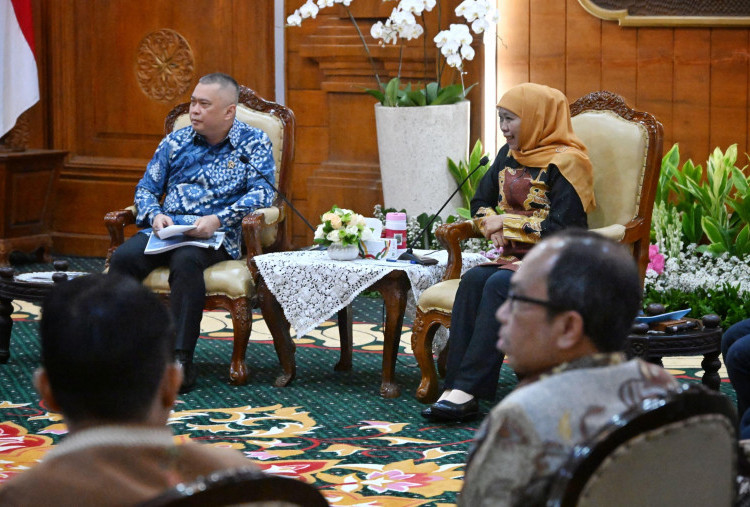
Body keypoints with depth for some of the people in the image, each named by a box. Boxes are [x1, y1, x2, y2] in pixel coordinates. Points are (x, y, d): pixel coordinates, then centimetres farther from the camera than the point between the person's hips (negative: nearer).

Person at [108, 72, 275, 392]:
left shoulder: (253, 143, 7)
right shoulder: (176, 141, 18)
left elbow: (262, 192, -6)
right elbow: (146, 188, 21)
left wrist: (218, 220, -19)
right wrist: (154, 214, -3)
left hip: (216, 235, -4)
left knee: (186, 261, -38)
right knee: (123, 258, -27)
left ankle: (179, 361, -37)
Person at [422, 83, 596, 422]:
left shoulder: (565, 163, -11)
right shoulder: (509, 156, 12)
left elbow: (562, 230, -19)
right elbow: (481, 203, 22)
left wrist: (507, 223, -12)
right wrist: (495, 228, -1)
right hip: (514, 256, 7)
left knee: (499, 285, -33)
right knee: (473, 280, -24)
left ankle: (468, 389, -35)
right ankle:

BRIEF: Can you copy out all of the material above word for word, leaving out the pictures?

SOLUTION BELOW:
Body keypoints with depth for some of the people in the image, each named by a box. Boxes are [x1, y1, x2, y2] in pixel coordinates. Points are (x, y, d): pixel coordinates, then centimetres farther from the camera than the point between the person's hips (negative: nearer).

Person at [108, 72, 275, 392]:
left shoulder: (253, 143, 7)
right shoulder: (176, 141, 18)
left elbow: (262, 192, -6)
right elbow: (146, 188, 21)
left wrist: (218, 220, -19)
right wrist: (154, 214, -3)
left hip: (216, 235, -4)
left knee: (186, 261, -38)
right knee: (123, 258, -27)
left ankle: (179, 361, -37)
Person at [422, 83, 596, 422]:
left shoulder: (565, 163, -11)
right shoulder: (509, 156, 12)
left elbow: (562, 230, -19)
right elbow: (481, 203, 22)
left wrist: (507, 223, -12)
right wrist: (495, 228, -1)
right hip: (514, 256, 7)
left knee: (499, 285, -33)
right knee: (473, 280, -24)
left ankle: (468, 389, -35)
right ankle:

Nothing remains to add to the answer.